In Defense of the Faith | thebereancall.org

Hunt, Dave

How Can God Repent?

Question: In Genesis:6:6 we are told that “it repented the Lord that he had made man.” Jonah:3:10 says that “God repented of the evil that he had said that he would do unto them.” A number of other times throughout the Old Testament the same Hebrew word expresses a similar repentance on God’s part. How can God, who is supposedly perfect, repent? And why would He need to if He knows in advance all that is going to happen and allows it?

Response: It is true, as you say, that if God is perfect and knows in advance all that will happen, then He could not possibly “repent” in the sense of having been wrong. In fact, there are so many verses in the Bible declaring that God cannot repent in this sense that we may be assured He never has and never will. For example: “God is not a man, that he should lie, neither the son of man, that he should repent; hath he said and shall he not do it? Or hath he spoken and shall he not make it good?” (Numbers:23:19).

Then what are we to understand when it says that God has repented or will repent? A number of verses provide the necessary insight. For example: “Therefore now amend your ways and your doings, and obey the voice of the Lord your God; and the Lord will repent him of the evil [judgment] that he hath pronounced against you” (Jeremiah:26:13). When God offers to “repent” of the judgment He has pronounced upon the wicked if they turn from their wickedness, it is quite clear that His “repentance” is simply His gracious response to man’s repentance. That fact is made clear by many Scriptures such as the following:

If the wicked will turn from all his sins that he hath committed, and keep all my statutes, and do that which is lawful and right, he shall surely live; he shall not die. (Ezekiel:18:21)

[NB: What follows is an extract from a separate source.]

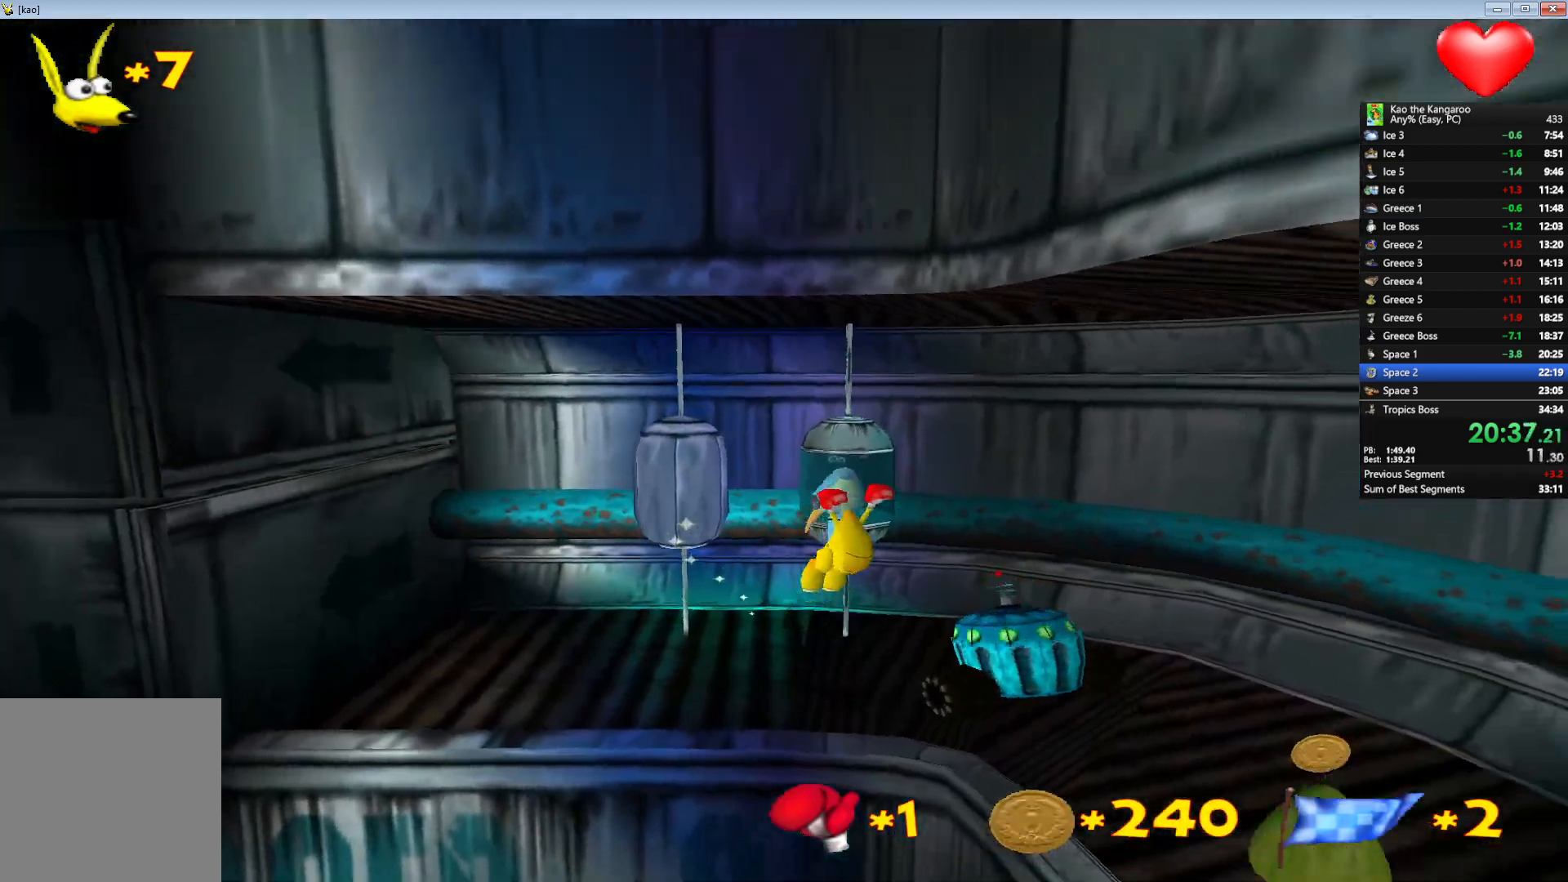
{"keys": ["up", "x", "z"], "events": [[317, "right", "down"], [367, "right", "up"]]}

At what instant I shall speak concerning a nation and concerning a kingdom to pluck up and to pull down and to destroy it, if that nation against whom I have pronounced turn from their evil, I will repent of the evil that I thought to do unto them. (Jeremiah:18:7–8)

A Change of Action, Not of Mind

Obviously if after the conditions He has set forth are fulfilled God then “repents,” He has not changed His attitude or actions because He was wrong or because He didn’t foresee the future. He has simply changed His action toward those who repented, exactly as He promised. There is neither remorse nor regret; nor is either of these possible for God. Such was the nature of His “repentance” in not destroying Nineveh, as Jonah had declared He would.

In each case where “repentance” is attributed to God, His action is quite consistent with the principle He has repeatedly laid down in His Word. Where there is repentance and turning from wickedness on the part of a person or nation, He will forgive and not execute the judgment that He has previously pronounced.

What then about God’s “repentance” in Genesis 6? It is evidently the converse of the above. Instead of the wicked turning to good, and as a result God “repenting” of the judgment He had pronounced upon them, those whom God had created and pronounced good had instead turned to wickedness. Consequently, God “repented” of the blessing He had promised them. In fact, so great was their wickedness that the whole of mankind that He had made deserved to be destroyed.

Fortunately, one man, Noah, “found grace in the eyes of the Lord” (Genesis:6:8). This fact tells us that although grace is free, as it must be, there are conditions for receiving it. God said, “My spirit shall not always strive with man” (Genesis:6:3). The time for judgment had come, but one man, in distinction to all the rest, was willing to repent and to obey God and thus could be a recipient of God’s grace.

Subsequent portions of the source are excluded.